Un dépôt d’outils agricoles en fer du IIIe siècle

Un ensemble exceptionnel de sept objets en fer a été découvert dans le comblement d’abandon d’un puits du site de Castelle GR à Lattes.
Objets en fer issus d’un puits du site de Castelle GR à Lattes (IIIe siècle de notre ère) :
1 et 2 : serpes de vigne ; 3 : signaculum (outil de marquage) ; 4 et 5 : anneaux à émerillons ; 6 : scie à refendre avec restitution de son montant en bois ; 7 : scie égoïne à manche en bois de cerf.
Castelle GR, Lattes (Hérault), 2014.
© Stéphanie Raux, Inrap.
Cinq d’entre eux se rapportent au domaine agro-pastoral et deux autres au travail du bois. Ils proposent une image des activités qui devaient se dérouler sur le site, par ailleurs mal documenté du fait du fort arasement des structures archéologiques.   

Les outils sont majoritairement complets ; seuls les manches en bois ne sont pas conservés, indiquant que le puits n’était plus en eau au moment de leur rejet.

Vestiges des activités rurales et du puisage de l’eau

Deux serpes illustrent le travail de taille dans les vignes. Leurs lames sont en forme de croissant à tranchant concave et leur dos est équipé d’une hachette (ou talon) perpendiculaire. L’emmanchement est à soie fine (extrémité étroite de l’outil, sur laquelle se monte le manche) et renforcé par une virole.   

L’élevage est représenté par un fer à marquer le bétail d’une longueur de 39 cm, à emmanchement à douille. Ce signaculum comprend les lettres L et S, séparées par un dauphin nageant tête vers le bas. Son usage le plus fréquent est d’identifier des animaux en apposant au fer rouge, en particulier sur les chevaux, la marque de leur propriétaire. Mais il peut cependant également être utilisé pour marquer à chaud des grumes et billes de bois destinées à la commercialisation. Deux groupes de deux et trois anneaux reliés entre eux par des émerillons sont des éléments de chaînes articulées, qui peuvent avoir de multiples utilisations notamment dans l’équipement domestique (crémaillères) ou dans les systèmes d’attelage.   
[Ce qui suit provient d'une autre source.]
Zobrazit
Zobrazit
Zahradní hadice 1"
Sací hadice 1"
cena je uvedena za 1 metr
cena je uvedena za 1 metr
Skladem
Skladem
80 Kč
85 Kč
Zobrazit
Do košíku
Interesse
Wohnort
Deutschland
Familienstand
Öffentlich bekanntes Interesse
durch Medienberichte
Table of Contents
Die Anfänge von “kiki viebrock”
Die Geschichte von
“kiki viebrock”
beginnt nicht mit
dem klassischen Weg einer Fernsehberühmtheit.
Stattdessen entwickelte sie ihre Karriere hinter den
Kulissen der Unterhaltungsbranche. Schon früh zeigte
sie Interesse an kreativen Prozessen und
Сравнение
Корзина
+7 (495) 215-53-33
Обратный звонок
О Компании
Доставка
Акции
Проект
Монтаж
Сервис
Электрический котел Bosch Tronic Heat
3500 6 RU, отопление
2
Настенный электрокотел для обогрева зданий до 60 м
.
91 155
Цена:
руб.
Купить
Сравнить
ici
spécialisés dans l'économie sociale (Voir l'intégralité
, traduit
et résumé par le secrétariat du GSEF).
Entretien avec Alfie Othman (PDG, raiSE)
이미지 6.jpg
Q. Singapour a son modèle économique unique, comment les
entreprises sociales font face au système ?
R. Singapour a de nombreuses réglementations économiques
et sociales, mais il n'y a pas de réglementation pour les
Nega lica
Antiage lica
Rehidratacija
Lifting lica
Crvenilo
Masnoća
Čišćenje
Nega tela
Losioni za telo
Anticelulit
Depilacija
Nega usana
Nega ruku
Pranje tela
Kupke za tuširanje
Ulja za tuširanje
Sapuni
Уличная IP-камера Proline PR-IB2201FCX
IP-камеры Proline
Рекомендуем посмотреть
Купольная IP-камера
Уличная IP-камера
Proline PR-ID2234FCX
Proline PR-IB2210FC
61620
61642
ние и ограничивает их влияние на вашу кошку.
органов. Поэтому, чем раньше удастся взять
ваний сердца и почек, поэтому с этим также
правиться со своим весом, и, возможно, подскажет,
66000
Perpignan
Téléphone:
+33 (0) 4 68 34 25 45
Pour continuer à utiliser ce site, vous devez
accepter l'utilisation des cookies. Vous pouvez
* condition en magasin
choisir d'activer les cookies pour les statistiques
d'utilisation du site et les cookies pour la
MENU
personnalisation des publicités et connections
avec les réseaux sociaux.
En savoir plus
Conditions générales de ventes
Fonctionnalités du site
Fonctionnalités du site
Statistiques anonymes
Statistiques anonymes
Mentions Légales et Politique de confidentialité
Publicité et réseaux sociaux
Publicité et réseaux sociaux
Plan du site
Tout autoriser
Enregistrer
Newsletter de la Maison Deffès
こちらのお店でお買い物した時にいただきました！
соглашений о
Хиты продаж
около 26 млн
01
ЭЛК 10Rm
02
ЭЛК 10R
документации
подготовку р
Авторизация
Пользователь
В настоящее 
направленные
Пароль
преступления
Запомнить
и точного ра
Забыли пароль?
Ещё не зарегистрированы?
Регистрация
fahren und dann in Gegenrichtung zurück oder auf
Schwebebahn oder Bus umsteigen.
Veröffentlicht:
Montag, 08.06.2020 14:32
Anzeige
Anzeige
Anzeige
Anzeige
Enfin une scie à refendre et une scie égoïne (à dents triangulaires et à une seule poignée) attestent le travail du bois. La première est une lame droite aux extrémités perforées, destinées à être montées sur un cadre de bois. De tailles variables, les scies à refendre sont considérées comme des scies universelles, utilisées à diverses tâches de découpe et de débitage. La seconde, complète, possède une lame légèrement courbe d’une longueur de 27 cm, à denture fine et extrémité arrondie. Elle est à emmanchement à soie et a conservé, bien que désolidarisée, sa poignée façonnée en bois de cerf ou d’élan. Sa morphologie lui permet d’être utilisée à la place d’une scie montée lorsque le cadre de cette dernière est gênant.   

Le puits a également livré des ustensiles de puisage, dont un grappin en fer et un lot de cerclages de seau, mais ceux-ci ont été perdus alors que la structure était encore en usage. 

La raison du dépôt reste inconnue

La présence de ces outils et instruments en fer en parfait état de fonctionnement dans les comblements d’abandon datés du IIIe siècle de notre ère est étonnante : ils n’ont pas été mis au rebut et ne sont sans doute pas non plus tombés accidentellement dans le puits.  

L’hypothèse d’une constitution de réserve de matière première à partir d’un recyclage est peu crédible, du fait que ces objets ne sont pas hors d’usage. Reste donc à envisager celle d’un dépôt ou d’une cachette, peut-être en urgence, d’objets usuels et en bon état, pour les soustraire à un événement à ce jour non déterminé, les objets n’ayant finalement pas été récupérés. Ce phénomène est régulièrement attesté, notamment sur les sites ruraux de l’Antiquité tardive, voire du haut Moyen Âge.  

Quoi qu’il en soit, ce panel d’outils constitue un lot d’une conservation exceptionnelle et illustre a minima les travaux de production vivrière et d’entretien des champs (peut-être aussi des bâtiments) qui occupaient le site de Castelle GR.